To that note, people remember being told by their leaders that warming is hoax for decades. Even if those leaders have changed their minds, their original statement still applies. They simply don’t come out to the public and say ‘I was wrong, and this is really important’.
I like the people I spar with, to be fair, but there is a special place in hell for people who were trusted to know about these things and took too long to listen, then never came out about switching. The fact that many of them are still on podiums finding ways to capitalise on this crisis makes me question our viability as a species.
A scientist, when not doing science, is simply another person with an opinion.
The scientific method, from Collins:
If someone with a background in science is telling you something that was not created using this method, then its just an opinion. These things are great when you want to decide what to learn. After that, do some science or save yourself some time and check out the science that is already there.
That’s pretty much what we do anytime we engage in any activities that the other mammals aren’t into. Actually, we use science to obtain food and hunt for a mate so maybe we’re just talking about breathing, digesting food and walking around at this point.
Some scientists NOT doing science when telling us about climate change include David Dilley and Doug Edmeades. There are many more but they came up this week. Telltale signs of ‘not doing science’ include:
- Providing arguments based on too few observations
- Not working the steps that turn observations into a hypothesis
- Not submitting this work to other scientists for review
David Dilly noted three spikes in ocean temperature, 8 years apart, in the last 20 years, and turned that into a statement that dismissed pretty much all of other the science on the subject. To a scientist this is clearly absurd, but the man in the tweet buys it, because we respond to official titles and the presence of patterns.
Fictional characters can be scientists too.

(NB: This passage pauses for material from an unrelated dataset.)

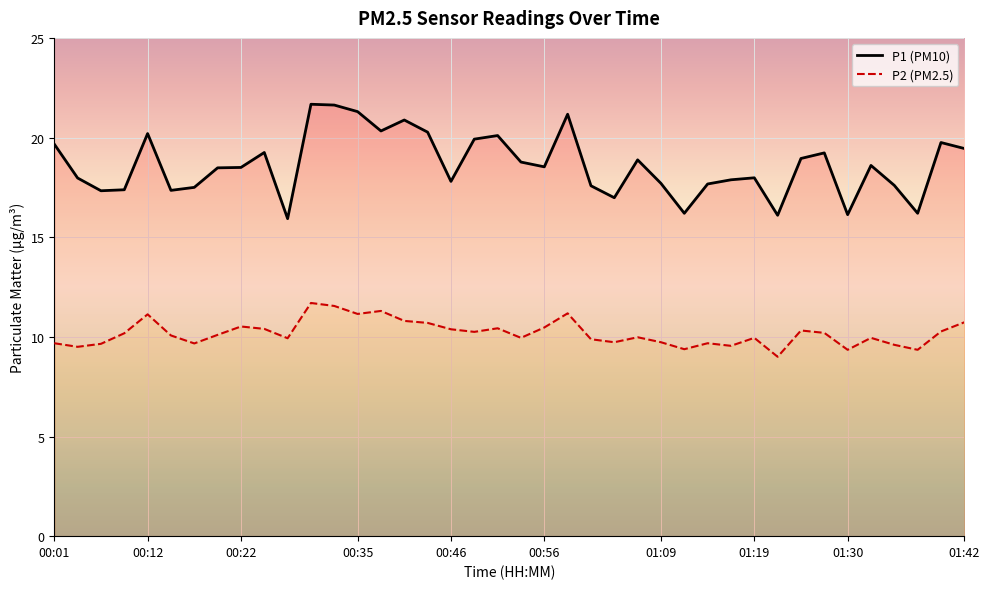

Which series has the largest total across all categories?

P1 (PM10)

One item making the rounds is the OISM petition project. This petition purports to be the opinions of over 31,000 scientists refuting the consensus on global warming. This is held up in response to the claim that over 97% of climate scientists agree that global warming is caused by humans. The thing was, this is an online petition where anyone claiming to be a scientist could sign and it didn’t matter what kind of scientist they claimed to be. Only 39 claimed to be climate scientists.

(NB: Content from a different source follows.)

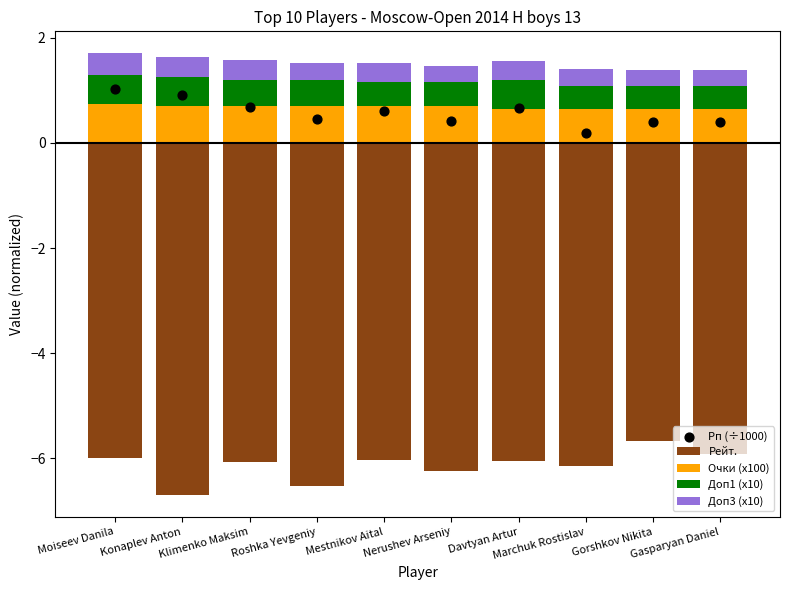

At which category is the sum across all series the highest?

Moiseev Danila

To make the point that this petition was not legitimate some signatories used names of Star Wars characters and one signed up as Spice Girl Geri Halliwell. Attempts to locate and identify these and most of the contributors to this survey were fruitless.
Laugh all you like, but people confidently cite this petition as proof of warmist propaganda. Its sticks and it worked.
Still it matters.
So. Many. Moles. Still, they clearly do matter, since people really think the clearly insane. We should explore for more oil, gas is a transition fuel, fracking is safe, cows can be reverse engineered, industries can be trusted to regulate themselves, the temperatures will fall again, there’s more ice and polar bears reckon its a good time get into real estate.
Don’t think you’ll look back on changing your lightbulbs or recycling as appropriate responses.
Pick up a hammer. Better still, find something that makes more difference. Clearly we are all thrashing around at this point and our efforts seem hopeless. But start with the effort. You might get lucky.